Provided material

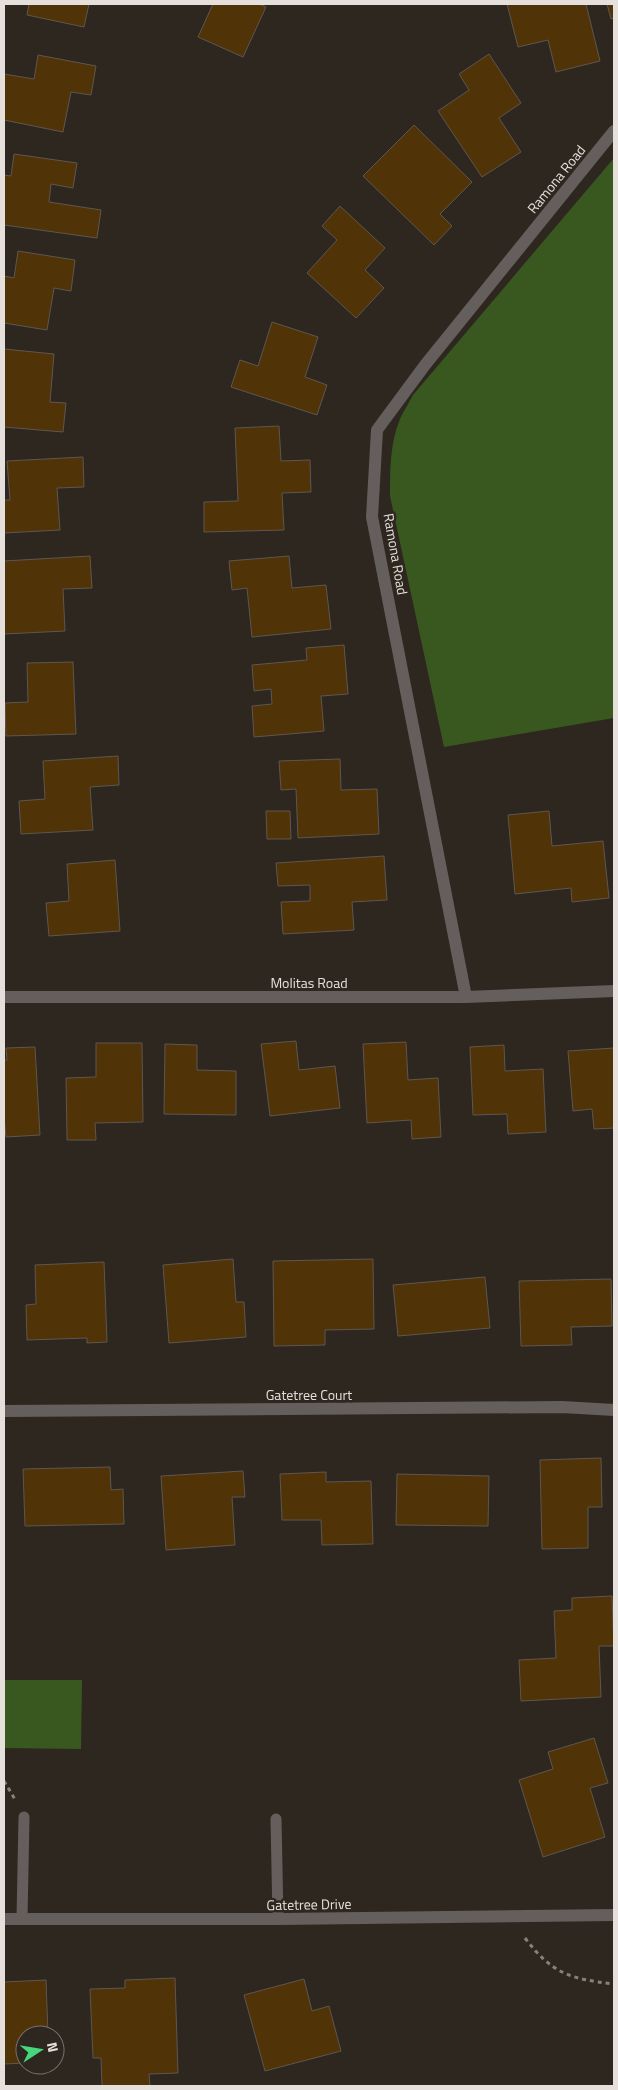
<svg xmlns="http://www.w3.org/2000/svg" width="618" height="2090" font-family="'Titillium Web',sans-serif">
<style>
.green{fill:#395820}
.building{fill:#513308;stroke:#5e564f}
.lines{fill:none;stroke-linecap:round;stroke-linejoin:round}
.path{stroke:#87817b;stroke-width:3;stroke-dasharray:4 4;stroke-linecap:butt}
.service{stroke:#645f5c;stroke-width:11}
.minor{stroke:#645f5c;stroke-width:12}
.labels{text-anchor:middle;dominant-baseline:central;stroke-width:5;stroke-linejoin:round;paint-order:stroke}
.street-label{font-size:14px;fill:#e5e0dc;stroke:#2e2720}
</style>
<rect width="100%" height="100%" fill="#2e2720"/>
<g class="green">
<path d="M614,158v560l-170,29 -54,-251c0,-26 0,-53 10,-77 4,-9 9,-16 13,-24z"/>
<polygon points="4,1680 82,1680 81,1749 4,1748"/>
</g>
<g class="building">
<polygon points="29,4 89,4 84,27 27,15"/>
<polygon points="213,4 259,4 266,7 243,57 198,37"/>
<polygon points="507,4 586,4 600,61 556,72 548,40 518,47"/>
<polygon points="607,4 614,4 614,18 611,19"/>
<polygon points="489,54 521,103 499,118 521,152 482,177 438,111 469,90 459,74"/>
<polygon points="38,55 96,66 91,95 71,92 63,132 4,120 4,74 34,79"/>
<polygon points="414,125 472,182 440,214 452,226 434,245 363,176"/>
<polygon points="14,154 77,163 73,188 51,184 49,202 101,210 97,238 4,225 4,175 11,176"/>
<polygon points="340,206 385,248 365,270 384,288 356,318 307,273 337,240 322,226"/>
<polygon points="18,251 75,260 71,291 54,288 47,330 4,323 4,276 14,278"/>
<polygon points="272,322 318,337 305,377 327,385 317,415 231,387 240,360 258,366"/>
<polygon points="4,349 54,354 50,402 66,403 63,432 4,427"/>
<polygon points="279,426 281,461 310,460 311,492 282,493 284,530 204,532 204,502 238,501 235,428"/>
<polygon points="83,457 84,487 57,488 60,530 4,533 4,500 10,500 7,461"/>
<polygon points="90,556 92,588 63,589 65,631 4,634 4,561"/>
<polygon points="289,556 292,588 326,585 331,629 252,637 247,588 232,590 229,561"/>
<polygon points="344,645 348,694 321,696 324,731 254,737 252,706 272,704 271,689 254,691 252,665 307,660 306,648"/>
<polygon points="73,662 76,734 6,736 5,703 28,702 27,663"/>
<polygon points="118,756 119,785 90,787 93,830 21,834 19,801 45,799 43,761"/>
<polygon points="340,759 341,790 377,789 379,834 298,838 296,789 281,790 279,761"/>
<polygon points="266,811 290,811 291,839 267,839"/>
<polygon points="549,811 552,846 603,841 609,898 572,902 571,888 515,894 508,815"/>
<polygon points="384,856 387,900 352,902 354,930 283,934 281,902 310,901 310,885 278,886 276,863"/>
<polygon points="115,860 120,931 49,936 46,903 69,901 67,864"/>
<polygon points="296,1041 299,1070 335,1066 340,1108 270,1116 261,1044"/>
<polygon points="406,1042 408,1080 438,1078 441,1137 412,1139 411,1120 367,1123 363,1044"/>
<polygon points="96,1043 142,1043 143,1122 95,1123 96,1140 67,1140 66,1078 96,1077"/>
<polygon points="165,1044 197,1045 197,1070 236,1071 236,1115 164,1114"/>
<polygon points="504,1045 505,1071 543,1069 546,1132 508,1134 507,1114 473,1115 470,1047"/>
<polygon points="35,1047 40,1135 6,1137 4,1118 4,1060 7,1060 6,1048"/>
<polygon points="614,1048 614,1128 594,1129 592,1109 573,1111 568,1051"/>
<polygon points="233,1259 236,1302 244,1302 246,1337 169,1343 163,1265"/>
<polygon points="373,1259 374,1329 325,1330 325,1345 274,1346 273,1261"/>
<polygon points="104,1262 107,1342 87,1343 87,1338 27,1340 26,1305 36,1304 35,1265"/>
<polygon points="485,1277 490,1328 398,1336 393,1285"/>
<polygon points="611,1279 612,1326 571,1327 572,1345 521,1346 519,1281"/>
<polygon points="601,1458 602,1507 588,1507 588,1548 542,1549 540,1460"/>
<polygon points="110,1467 111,1490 123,1489 124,1524 25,1526 23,1469"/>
<polygon points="243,1471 245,1497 232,1497 235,1545 166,1550 161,1476"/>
<polygon points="326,1472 326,1482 371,1481 373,1544 322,1545 321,1520 282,1520 280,1474"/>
<polygon points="397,1474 489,1476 488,1526 396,1525"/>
<polygon points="612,1596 614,1646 599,1646 601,1697 521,1701 519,1660 556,1658 554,1611 572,1610 572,1598"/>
<polygon points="594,1738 608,1783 590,1788 605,1837 543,1857 519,1780 553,1769 548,1752"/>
<polygon points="175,1978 178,2073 149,2074 150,2086 102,2086 101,2058 93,2058 90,1989 125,1988 125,1980"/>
<polygon points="304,1979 312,2011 329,2006 341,2051 265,2071 244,1995"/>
<polygon points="46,1980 48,2035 25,2035 25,2063 4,2064 4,1982"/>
</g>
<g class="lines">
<g class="path">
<polyline points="4,1781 16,1801"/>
<path d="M525,1938c27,36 46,41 89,46"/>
</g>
<g class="service">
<polyline points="276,1819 278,1919"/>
<polyline points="22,1919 24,1817"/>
</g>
<g class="minor">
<polyline points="4,997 466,997 614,991"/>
<polyline points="466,997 372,517 377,430 425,365 614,131"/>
<polyline points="4,1411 562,1407 614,1410"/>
<polyline points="4,1919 278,1919 614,1915"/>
</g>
</g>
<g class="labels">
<g class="street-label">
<text transform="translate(556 179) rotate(-51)">Ramona Road</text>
<text transform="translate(396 554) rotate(80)">Ramona Road</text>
<text x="309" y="982">Molitas Road</text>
<text x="309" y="1394">Gatetree Court</text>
<text transform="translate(309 1904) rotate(-1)">Gatetree Drive</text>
</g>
</g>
<rect width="618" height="2090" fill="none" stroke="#e5e0dc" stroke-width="10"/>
<g transform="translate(40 2050) rotate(78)"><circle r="24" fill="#2e2720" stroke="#77716b"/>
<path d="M0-4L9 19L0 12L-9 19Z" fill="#44d77b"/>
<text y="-8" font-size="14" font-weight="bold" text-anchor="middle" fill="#e5e0dc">N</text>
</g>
</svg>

Work item
Return all of the entries word for word, but omit the pictures.

Result for this exercise
<svg xmlns="http://www.w3.org/2000/svg" width="618" height="2090" font-family="'Titillium Web',sans-serif">
<style>
.green{fill:#395820}
.building{fill:#513308;stroke:#5e564f}
.lines{fill:none;stroke-linecap:round;stroke-linejoin:round}
.path{stroke:#87817b;stroke-width:3;stroke-dasharray:4 4;stroke-linecap:butt}
.service{stroke:#645f5c;stroke-width:11}
.minor{stroke:#645f5c;stroke-width:12}
.labels{text-anchor:middle;dominant-baseline:central;stroke-width:5;stroke-linejoin:round;paint-order:stroke}
.street-label{font-size:14px;fill:#e5e0dc;stroke:#2e2720}
</style>
<rect width="100%" height="100%" fill="#2e2720"/>
<g class="green">
<path d="M614,158v560l-170,29 -54,-251c0,-26 0,-53 10,-77 4,-9 9,-16 13,-24z"/>
<polygon points="4,1680 82,1680 81,1749 4,1748"/>
</g>
<g class="building">
<polygon points="29,4 89,4 84,27 27,15"/>
<polygon points="213,4 259,4 266,7 243,57 198,37"/>
<polygon points="507,4 586,4 600,61 556,72 548,40 518,47"/>
<polygon points="607,4 614,4 614,18 611,19"/>
<polygon points="489,54 521,103 499,118 521,152 482,177 438,111 469,90 459,74"/>
<polygon points="38,55 96,66 91,95 71,92 63,132 4,120 4,74 34,79"/>
<polygon points="414,125 472,182 440,214 452,226 434,245 363,176"/>
<polygon points="14,154 77,163 73,188 51,184 49,202 101,210 97,238 4,225 4,175 11,176"/>
<polygon points="340,206 385,248 365,270 384,288 356,318 307,273 337,240 322,226"/>
<polygon points="18,251 75,260 71,291 54,288 47,330 4,323 4,276 14,278"/>
<polygon points="272,322 318,337 305,377 327,385 317,415 231,387 240,360 258,366"/>
<polygon points="4,349 54,354 50,402 66,403 63,432 4,427"/>
<polygon points="279,426 281,461 310,460 311,492 282,493 284,530 204,532 204,502 238,501 235,428"/>
<polygon points="83,457 84,487 57,488 60,530 4,533 4,500 10,500 7,461"/>
<polygon points="90,556 92,588 63,589 65,631 4,634 4,561"/>
<polygon points="289,556 292,588 326,585 331,629 252,637 247,588 232,590 229,561"/>
<polygon points="344,645 348,694 321,696 324,731 254,737 252,706 272,704 271,689 254,691 252,665 307,660 306,648"/>
<polygon points="73,662 76,734 6,736 5,703 28,702 27,663"/>
<polygon points="118,756 119,785 90,787 93,830 21,834 19,801 45,799 43,761"/>
<polygon points="340,759 341,790 377,789 379,834 298,838 296,789 281,790 279,761"/>
<polygon points="266,811 290,811 291,839 267,839"/>
<polygon points="549,811 552,846 603,841 609,898 572,902 571,888 515,894 508,815"/>
<polygon points="384,856 387,900 352,902 354,930 283,934 281,902 310,901 310,885 278,886 276,863"/>
<polygon points="115,860 120,931 49,936 46,903 69,901 67,864"/>
<polygon points="296,1041 299,1070 335,1066 340,1108 270,1116 261,1044"/>
<polygon points="406,1042 408,1080 438,1078 441,1137 412,1139 411,1120 367,1123 363,1044"/>
<polygon points="96,1043 142,1043 143,1122 95,1123 96,1140 67,1140 66,1078 96,1077"/>
<polygon points="165,1044 197,1045 197,1070 236,1071 236,1115 164,1114"/>
<polygon points="504,1045 505,1071 543,1069 546,1132 508,1134 507,1114 473,1115 470,1047"/>
<polygon points="35,1047 40,1135 6,1137 4,1118 4,1060 7,1060 6,1048"/>
<polygon points="614,1048 614,1128 594,1129 592,1109 573,1111 568,1051"/>
<polygon points="233,1259 236,1302 244,1302 246,1337 169,1343 163,1265"/>
<polygon points="373,1259 374,1329 325,1330 325,1345 274,1346 273,1261"/>
<polygon points="104,1262 107,1342 87,1343 87,1338 27,1340 26,1305 36,1304 35,1265"/>
<polygon points="485,1277 490,1328 398,1336 393,1285"/>
<polygon points="611,1279 612,1326 571,1327 572,1345 521,1346 519,1281"/>
<polygon points="601,1458 602,1507 588,1507 588,1548 542,1549 540,1460"/>
<polygon points="110,1467 111,1490 123,1489 124,1524 25,1526 23,1469"/>
<polygon points="243,1471 245,1497 232,1497 235,1545 166,1550 161,1476"/>
<polygon points="326,1472 326,1482 371,1481 373,1544 322,1545 321,1520 282,1520 280,1474"/>
<polygon points="397,1474 489,1476 488,1526 396,1525"/>
<polygon points="612,1596 614,1646 599,1646 601,1697 521,1701 519,1660 556,1658 554,1611 572,1610 572,1598"/>
<polygon points="594,1738 608,1783 590,1788 605,1837 543,1857 519,1780 553,1769 548,1752"/>
<polygon points="175,1978 178,2073 149,2074 150,2086 102,2086 101,2058 93,2058 90,1989 125,1988 125,1980"/>
<polygon points="304,1979 312,2011 329,2006 341,2051 265,2071 244,1995"/>
<polygon points="46,1980 48,2035 25,2035 25,2063 4,2064 4,1982"/>
</g>
<g class="lines">
<g class="path">
<polyline points="4,1781 16,1801"/>
<path d="M525,1938c27,36 46,41 89,46"/>
</g>
<g class="service">
<polyline points="276,1819 278,1919"/>
<polyline points="22,1919 24,1817"/>
</g>
<g class="minor">
<polyline points="4,997 466,997 614,991"/>
<polyline points="466,997 372,517 377,430 425,365 614,131"/>
<polyline points="4,1411 562,1407 614,1410"/>
<polyline points="4,1919 278,1919 614,1915"/>
</g>
</g>
<g class="labels">
<g class="street-label">
<text transform="translate(556 179) rotate(-51)">Ramona Road</text>
<text transform="translate(396 554) rotate(80)">Ramona Road</text>
<text x="309" y="982">Molitas Road</text>
<text x="309" y="1394">Gatetree Court</text>
<text transform="translate(309 1904) rotate(-1)">Gatetree Drive</text>
</g>
</g>
<rect width="618" height="2090" fill="none" stroke="#e5e0dc" stroke-width="10"/>
<g transform="translate(40 2050) rotate(78)"><circle r="24" fill="#2e2720" stroke="#77716b"/>
<path d="M0-4L9 19L0 12L-9 19Z" fill="#44d77b"/>
<text y="-8" font-size="14" font-weight="bold" text-anchor="middle" fill="#e5e0dc">N</text>
</g>
</svg>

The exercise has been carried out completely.